Perez and Khalid demonstrated the safety of chemotherapy initiation for PMBCL diagnosed in the late first and second trimester [15,16]. In a Russian study, Mangasarova et al. reported 8 cases of PMBCL in pregnancy that underwent chemotherapy during second and third trimesters. Four women were treated with etoposide, doxorubicin, cyclophosphamide, vincristine, prednisone, and bleomycin and 3 were treated with rituximab and dose adjusted etoposide, vincristine, doxorubicin, cyclophosphamide, and prednisone. High dose chemotherapy and radiation were given to 7 women. The newborns of those treated with rituximab developed pneumonia [19]. These studies help demonstrate the safety of treatment with chemotherapy during pregnancy; however, not all diagnoses are made with sufficient time for treatment. The decision becomes more complex when pregnancy is approaching late preterm or term. Sehmi et al. reported a case of a 37-year-old female at 38 weeks of gestation presenting with vague complaints of syncope, headache, and epigastric pain. Her diagnosis was unclear. She underwent induction with successful delivery. She presented postpartum with complaints of dyspnea and dysphagia and was diagnosed with PMBCL, and treated with R-CHOP [20]. Fiascone et al. reported a case of a 35-year-old female diagnosed with PMBCL at 29 weeks of gestation who completed 2 cycles of R-CHOP treatment prior to induction of labor [21].

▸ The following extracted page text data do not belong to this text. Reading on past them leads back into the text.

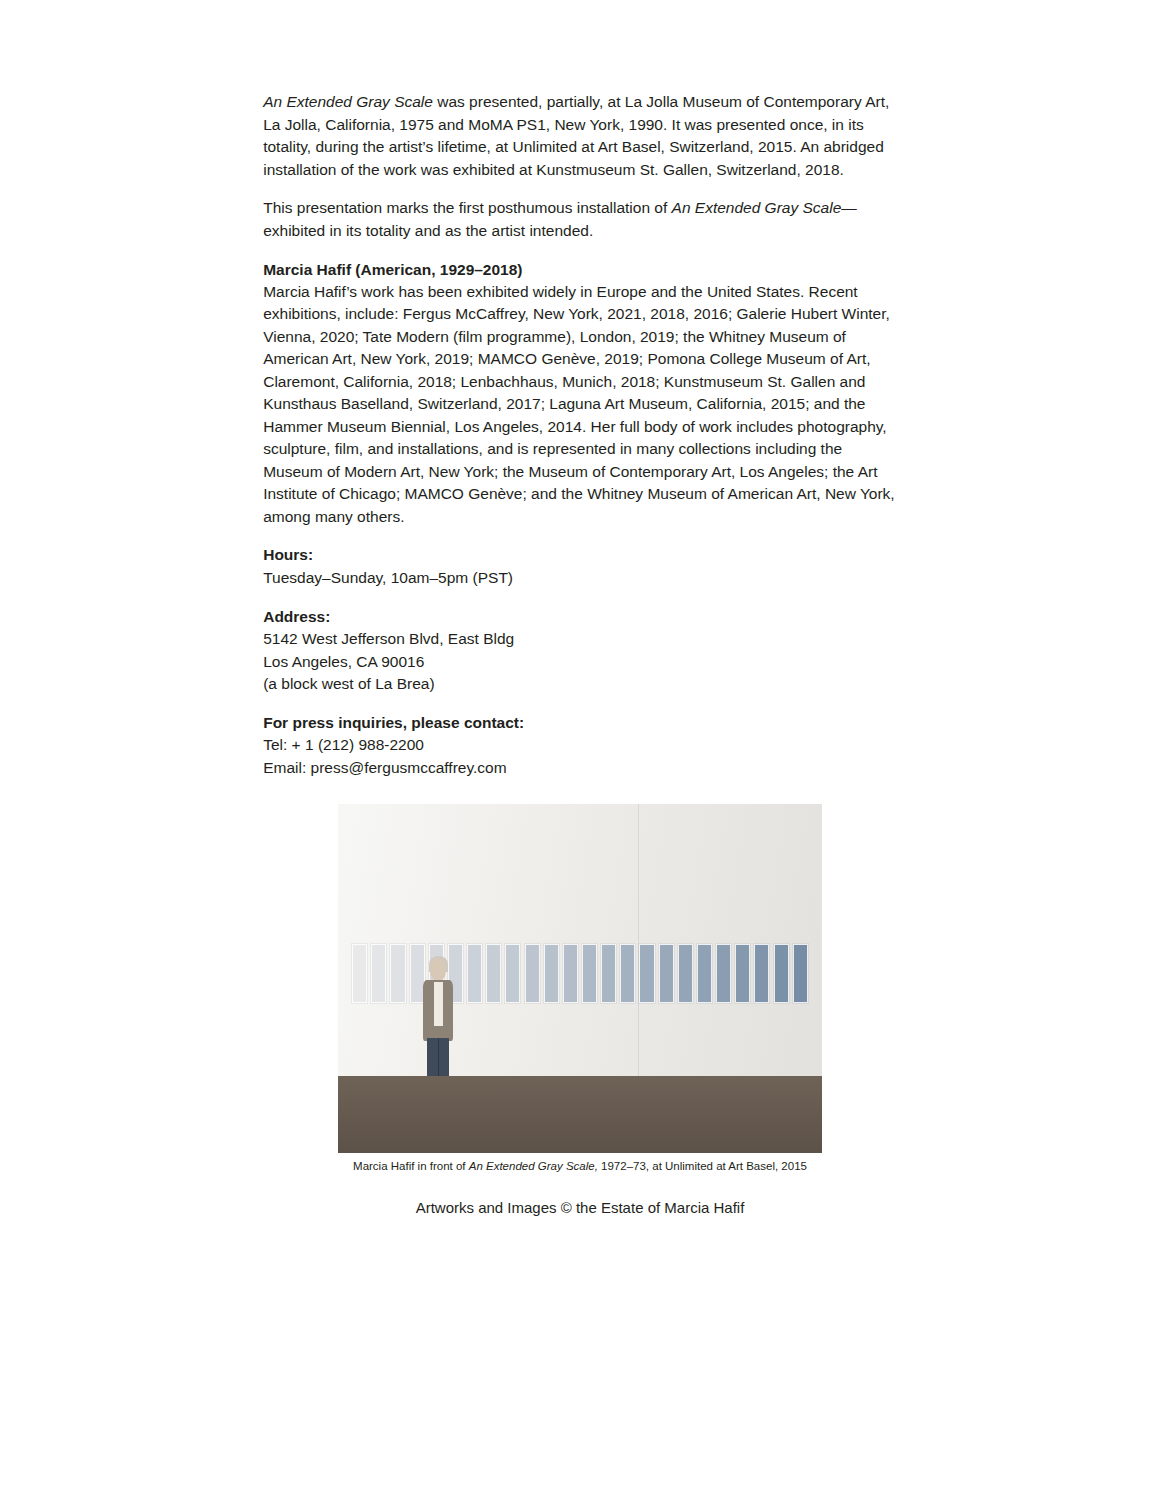An Extended Gray Scale was presented, partially, at La Jolla Museum of Contemporary Art, La Jolla, California, 1975 and MoMA PS1, New York, 1990. It was presented once, in its totality, during the artist’s lifetime, at Unlimited at Art Basel, Switzerland, 2015. An abridged installation of the work was exhibited at Kunstmuseum St. Gallen, Switzerland, 2018.
This presentation marks the first posthumous installation of An Extended Gray Scale—exhibited in its totality and as the artist intended.
Marcia Hafif (American, 1929–2018)
Marcia Hafif’s work has been exhibited widely in Europe and the United States. Recent exhibitions, include: Fergus McCaffrey, New York, 2021, 2018, 2016; Galerie Hubert Winter, Vienna, 2020; Tate Modern (film programme), London, 2019; the Whitney Museum of American Art, New York, 2019; MAMCO Genève, 2019; Pomona College Museum of Art, Claremont, California, 2018; Lenbachhaus, Munich, 2018; Kunstmuseum St. Gallen and Kunsthaus Baselland, Switzerland, 2017; Laguna Art Museum, California, 2015; and the Hammer Museum Biennial, Los Angeles, 2014. Her full body of work includes photography, sculpture, film, and installations, and is represented in many collections including the Museum of Modern Art, New York; the Museum of Contemporary Art, Los Angeles; the Art Institute of Chicago; MAMCO Genève; and the Whitney Museum of American Art, New York, among many others.
Hours:
Tuesday–Sunday, 10am–5pm (PST)
Address:
5142 West Jefferson Blvd, East Bldg
Los Angeles, CA 90016
(a block west of La Brea)
For press inquiries, please contact:
Tel: + 1 (212) 988-2200
Email: press@fergusmccaffrey.com
Marcia Hafif in front of An Extended Gray Scale, 1972–73, at Unlimited at Art Basel, 2015
Artworks and Images © the Estate of Marcia Hafif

With scant case reports of PMBCL in pregnancy and those available having a wide range of gestational ages at diagnosis, there is no clear consensus of best management and timing of chemotherapy when diagnosis occurs during late preterm or term gestation. In our patient’s case, malignancy was diagnosed at late preterm with severe symptoms, leaving the delivery to treatment interval to be short. With the completion of betamethasone for fetal lung maturity a few days following admission, many consultants provided insight into our patient’s care and led to the final decision of delivery followed by initiation of cancer treatment. Predelivery radiation was considered with aim to reduce tumor size; however, given concerns for tumor lysis syndrome during pregnancy and considerations for suboptimal, reduced dose, postpartum radiation was elected.

COLLABORATIVE CARE:

Each colleague consulted in this case provided unique knowledge toward the plan of care for our patient and without this approach; the outcome might have been different. A very crucial part of this discussion came from our anesthesia colleagues due to the significant challenges in delivering anesthesia and how that would impact mode of delivery. Oncologists raised the point of not having to reduce chemotherapy and radiation dose if delivery occurred versus initiation therapy with reduced dose and continuing the pregnancy. Due to gestational age and ability to complete antenatal steroids, delivery occurred, and treatment was initiated quickly during her post-partum period. Our patient’s course highlights the gravity of these types of situations and the need to approach these with many different teams on board.

Conclusions

In conclusion, we report a case of newly diagnosed primary B cell lymphoma during pregnancy after presenting with dyspnea. Awareness of physiologic versus pathologic dyspnea in pregnancy is vital in these situations. This case proved a challenging one to our entire team with unique challenges to our anesthesia colleagues that we were not aware of prior to this case.